If you are thirsty or have a dry mouth, it is likely that you are not drinking enough. Start your day with a large glass of water and drink water often throughout the day. Remember that once you are thirsty, you are already somewhat dehydrated.
Check your urine.
If your urine is a dark yellow color and has a strong smell, you may not be getting enough fluids. Urine that is light yellow or clear in color usually means that you are drinking enough fluids. The amount of urine you make can also be a sign of your hydration status. If you do not make much urine throughout the day and it is dark in color, you likely need more fluids.
Check your mood.
If you feel light headed and tired, are not able to focus or have many headaches, these could be signs that you are dehydrated.
Tips for Staying Safe in the Sun
Wear protective clothing.
If possible, wear long pants, long-sleeved shirts, and hats. Hats with wide brims not only cover your face, but they also protect other easy-to-forget spots like your ears and your scalp.
Sunglasses shield your eyes from UV rays that can cause eye problems. YOUR EYES CAN SUNBURN. Pricey sunglasses don’t guarantee better protection. Look for a pair that says it blocks 99% or 100% of UVB and UVA rays.

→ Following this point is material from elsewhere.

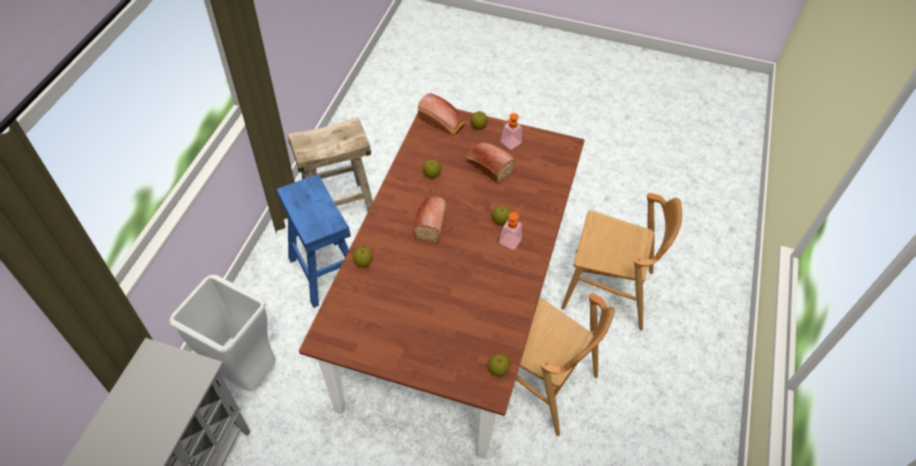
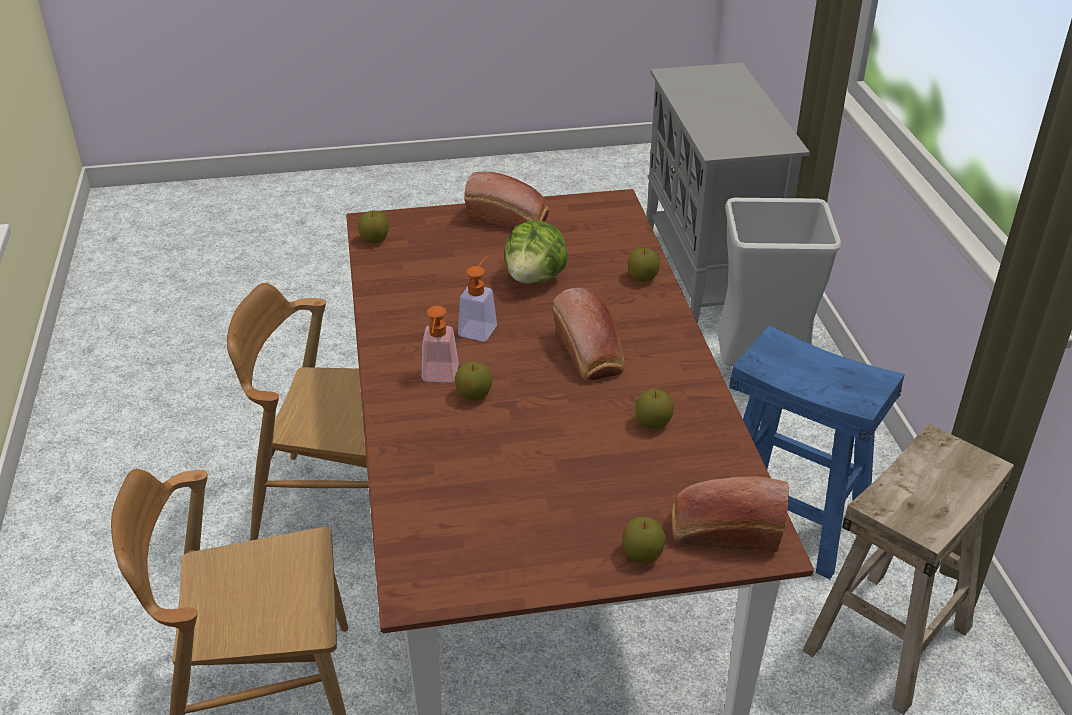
camera: 155 degrees right, 15 degrees down
(421, 288) = (535, 278): none -> lettuce
(488, 166) = (560, 476): bread -> bread (509, 218)
(508, 144) = (550, 538): soap dispenser -> soap dispenser (480, 327)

Use sunscreen and use it right.
UV rays can damage your skin in as little as 15 minutes. To protect your skin, put sunscreen on every part of your body that will be exposed to the sun at least 15 minutes before going outside, even if it’s cloudy out. When choosing sunscreen, pick one with at least SPF 15 and that offers broad-spectrum protection from both ultraviolet A (UVA) and ultraviolet B (UVB) rays. One coat of sunscreen doesn’t last all day. You need to reapply sunscreen every two hours, and don’t forget to put it on your hands and feet and to reapply after swimming or sweating.
Limit your sun time.
Limit your time in the sun especially between 10 a.m. and 4 p.m. That’s when the sun’s rays are at their strongest. Plan your outdoor activities early in the morning or later in the afternoon. You can also find or create shade during those hours. Plan indoor lunch breaks.
Say no to tanning.
There’s no such thing as a safe tan, whether you’re inside or outside. It’s a myth that indoor tanning is a safer alternative to sun tanning. Tanning beds, tanning booths, and sunlamps expose you to intense UV radiation, which increases your risk of skin cancer and skin damage.
Stay hydrated and apply moisturizing lotion after showering.